Copy each entry below exactly. No images.

> **The input**
:::
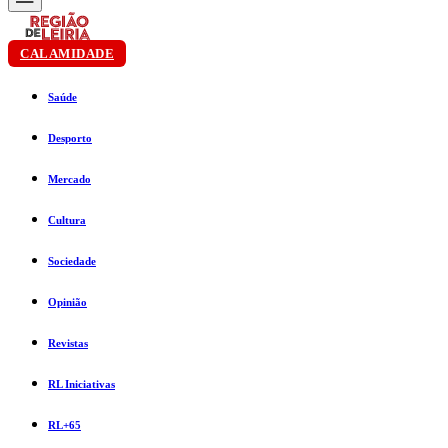
CALAMIDADE
Saúde
Desporto
Mercado
Cultura
Sociedade
Opinião
Revistas
RL Iniciativas
RL+65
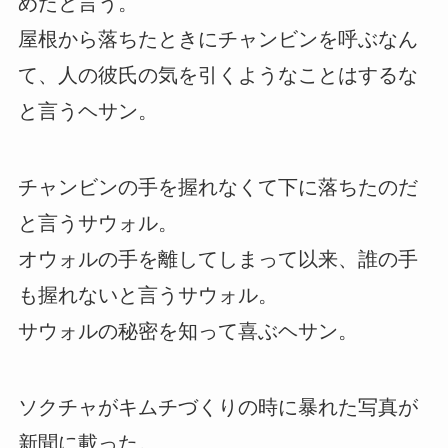
めたと言う。
屋根から落ちたときにチャンビンを呼ぶなん
て、人の彼氏の気を引くようなことはするな
と言うヘサン。
チャンビンの手を握れなくて下に落ちたのだ
と言うサウォル。
オウォルの手を離してしまって以来、誰の手
も握れないと言うサウォル。
サウォルの秘密を知って喜ぶヘサン。
ソクチャがキムチづくりの時に暴れた写真が
新聞に載った。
:::
> **Answer section**
CALAMIDADE
Saúde
Desporto
Mercado
Cultura
Sociedade
Opinião
Revistas
RL Iniciativas
RL+65
めたと言う。
屋根から落ちたときにチャンビンを呼ぶなん
て、人の彼氏の気を引くようなことはするな
と言うヘサン。
チャンビンの手を握れなくて下に落ちたのだ
と言うサウォル。
オウォルの手を離してしまって以来、誰の手
も握れないと言うサウォル。
サウォルの秘密を知って喜ぶヘサン。
ソクチャがキムチづくりの時に暴れた写真が
新聞に載った。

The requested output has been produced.